Right now, Optimus has cameras for eyes, microphones for ears, weighs 161 pounds, is made of mostly plastic and some metal when necessary, and can walk 5 mph. Save the walking speed, that sound like a lot of people in their eighties.

G-Suite Tips

Google has one of the most popular offerings for business productivity. Yet most of us aren’t half as productive as we could be because we don’t know of or use half the tools and features available to us.

Here are some ways to optimize your G-Suite usage — some general, some specific.

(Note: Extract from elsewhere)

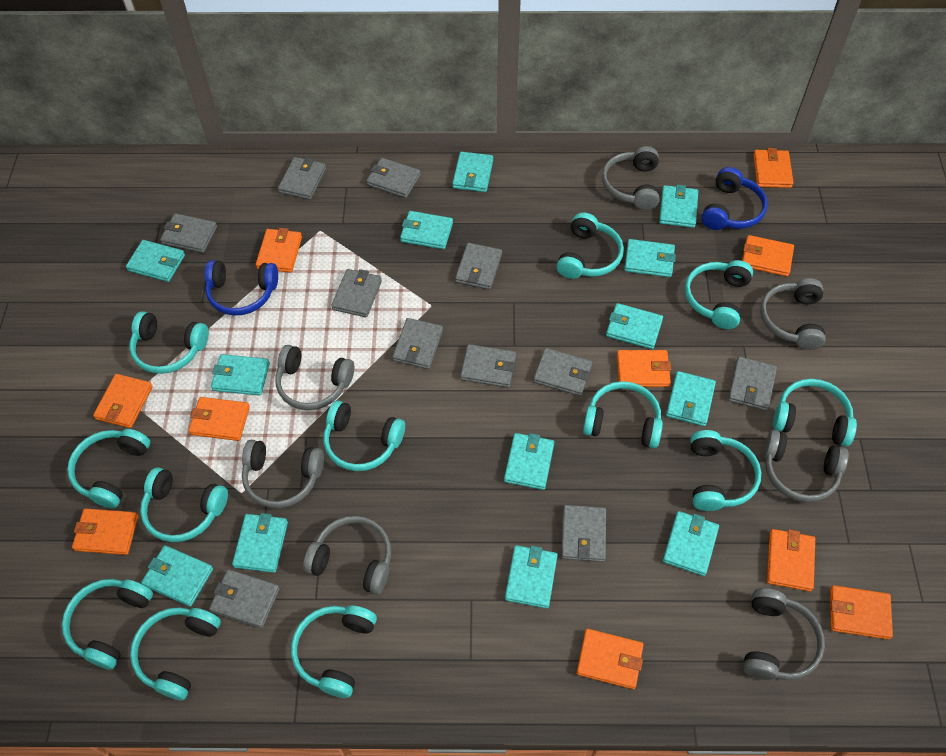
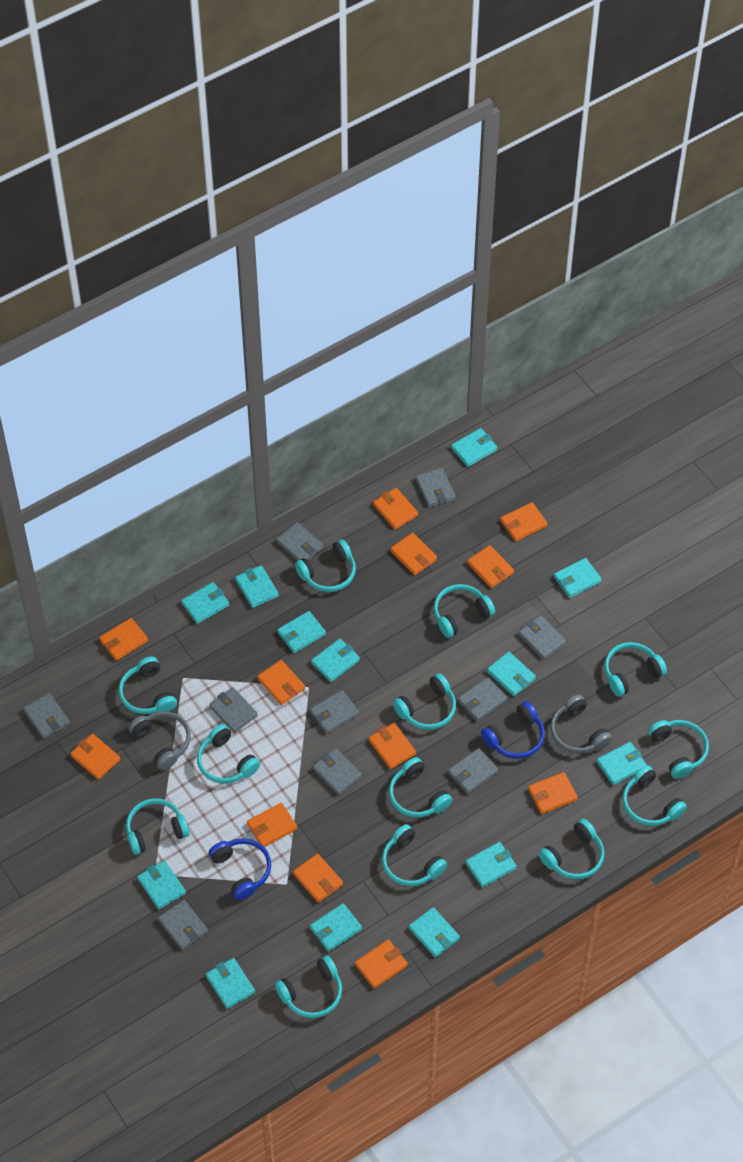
grey headphones: 7 -> 2
grey wallet: 11 -> 10
orange wallet: 10 -> 12
turquoise headphones: 12 -> 13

  1. Make sure you have the right package. Basic is $6 per user a month. But if your needs are either storage, security, or support, you should consider upgrading to other plans at $12 a month or enterprise level at $25 a month
  2. Use third-party add-ons. This is part of what makes G-Suite so awesome. The environment is very welcome for developers to create their own add-on customizing the experience. So, whether it’s Boomerang for Gmail, or you want your calendar custom color-coded to your brand colors — the sky’s the limit.
  3. Turn on location-based reminders. To-do lists got even better. Whether it’s a meeting at a client’s office, or you need to pick up snacks for the office, set a reminder to go off only when you’re at the location; you’re more likely to get to it right then.
  4. Mute email threads in G-mail for when you keep getting cc’ed on something you could care less about.
  5. Use logic branching in your Google Forms and people can respond to further questions based on the answers they’ve given so far so you can get more specific and details responses.

How to do all of this? Just Google it, the steps are super simple.